Marks & Spencer's chairman Archie Norman has sounded the alarm over "big regulatory headwinds" stifling business investment in the UK, highlighting rising tax burdens and employment costs as key barriers. Speaking at the retailer's annual general meeting, Mr Norman warned that these increasing expenses are making it harder for companies to prosper in Britain.
His comments join a chorus of criticism from leading retail figures, who have slammed proposed policy changes, including Labour's plans to hike employers' National Insurance contributions (NICs) and minimum wage rates. The Next chairman, Lord Simon Wolfson, has also cautioned that restrictions on zero-hour contracts would make it "much harder" for retailers to offer additional hours to staff. Meanwhile, AO World's CEO revealed that the electrical retailer had shifted most of its sales jobs overseas to mitigate high employment costs in the UK.
Marks & Spencer itself is feeling the pinch, with an additional £150 million in taxes incurred this year, including a £14 million charge from the Extended Producer Responsibility (EPR) levy on non-renewable packaging. This "massive dent" in profitability has impacted M&S' ability to raise staff pay, despite hourly wages being among the best in the retail industry over the past three years.

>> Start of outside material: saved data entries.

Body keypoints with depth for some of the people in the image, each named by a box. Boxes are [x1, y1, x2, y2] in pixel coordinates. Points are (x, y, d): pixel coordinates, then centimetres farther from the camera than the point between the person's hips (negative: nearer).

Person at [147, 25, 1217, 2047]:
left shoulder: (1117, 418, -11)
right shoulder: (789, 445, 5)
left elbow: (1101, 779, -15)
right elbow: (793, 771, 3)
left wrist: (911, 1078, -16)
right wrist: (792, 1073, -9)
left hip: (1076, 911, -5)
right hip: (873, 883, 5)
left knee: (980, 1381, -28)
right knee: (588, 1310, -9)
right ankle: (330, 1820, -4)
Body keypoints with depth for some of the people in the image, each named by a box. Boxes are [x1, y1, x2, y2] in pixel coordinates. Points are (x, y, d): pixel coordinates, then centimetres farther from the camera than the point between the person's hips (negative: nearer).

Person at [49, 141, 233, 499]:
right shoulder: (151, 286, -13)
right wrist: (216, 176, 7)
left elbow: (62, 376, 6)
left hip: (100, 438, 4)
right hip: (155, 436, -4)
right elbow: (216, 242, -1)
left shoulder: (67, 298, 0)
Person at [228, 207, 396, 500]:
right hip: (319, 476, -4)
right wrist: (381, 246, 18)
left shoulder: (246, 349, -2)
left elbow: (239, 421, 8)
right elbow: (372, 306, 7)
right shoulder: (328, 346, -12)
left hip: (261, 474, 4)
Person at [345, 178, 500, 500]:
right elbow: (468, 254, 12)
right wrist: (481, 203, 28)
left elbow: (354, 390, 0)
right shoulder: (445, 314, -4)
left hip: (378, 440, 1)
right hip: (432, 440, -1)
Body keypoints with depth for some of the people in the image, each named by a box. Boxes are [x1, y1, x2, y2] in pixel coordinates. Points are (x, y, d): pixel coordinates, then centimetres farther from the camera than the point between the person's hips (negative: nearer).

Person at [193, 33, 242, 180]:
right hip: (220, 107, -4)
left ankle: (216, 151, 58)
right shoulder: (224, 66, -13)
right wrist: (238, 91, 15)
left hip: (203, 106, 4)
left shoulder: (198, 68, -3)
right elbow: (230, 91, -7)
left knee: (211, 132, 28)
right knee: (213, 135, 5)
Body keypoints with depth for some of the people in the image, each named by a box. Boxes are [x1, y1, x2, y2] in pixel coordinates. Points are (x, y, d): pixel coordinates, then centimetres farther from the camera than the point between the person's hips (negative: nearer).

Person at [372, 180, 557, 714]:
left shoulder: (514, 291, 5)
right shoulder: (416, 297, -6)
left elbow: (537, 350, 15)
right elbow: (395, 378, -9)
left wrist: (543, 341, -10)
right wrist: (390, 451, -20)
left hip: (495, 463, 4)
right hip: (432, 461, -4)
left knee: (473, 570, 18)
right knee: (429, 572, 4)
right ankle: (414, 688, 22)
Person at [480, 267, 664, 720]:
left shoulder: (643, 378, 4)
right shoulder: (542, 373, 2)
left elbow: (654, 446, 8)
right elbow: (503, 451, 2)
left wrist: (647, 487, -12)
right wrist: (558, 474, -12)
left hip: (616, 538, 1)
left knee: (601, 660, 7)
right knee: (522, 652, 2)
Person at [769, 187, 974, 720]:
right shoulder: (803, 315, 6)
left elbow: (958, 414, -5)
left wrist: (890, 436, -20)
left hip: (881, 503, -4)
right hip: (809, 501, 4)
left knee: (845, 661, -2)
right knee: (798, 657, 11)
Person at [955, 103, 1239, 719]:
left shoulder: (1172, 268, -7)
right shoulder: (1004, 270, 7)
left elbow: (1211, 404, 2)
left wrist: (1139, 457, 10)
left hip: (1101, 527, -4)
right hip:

The retailer's financial performance has been hit by a range of challenges, including a 29% slump in profits to £365 million for the year to March. This was partly due to a £131 million cyber-attack hit in April last year, which disrupted its website and led to supply chain issues. In response, M&S cut bonuses for all staff members to shore up its finances.
Despite these headwinds, the M&S Food arm has emerged as a key driver of recovery, with sales increasing by 7% to £9.7 billion during the period. On Tuesday, M&S shares remained flat at 382p, having seen a 16% gain year-to-date, reflecting investor sentiment amidst the challenges and strategic efforts.
The broader implications of these rising costs are significant for UK households and businesses. Increased employment costs can lead to slower wage growth, reduced investment in expansion, and potentially higher prices for consumers as companies pass on additional expenses. For mortgage holders and savers, the economic environment shaped by these factors can influence Bank of England decisions on interest rates, although a direct causal link is not immediate.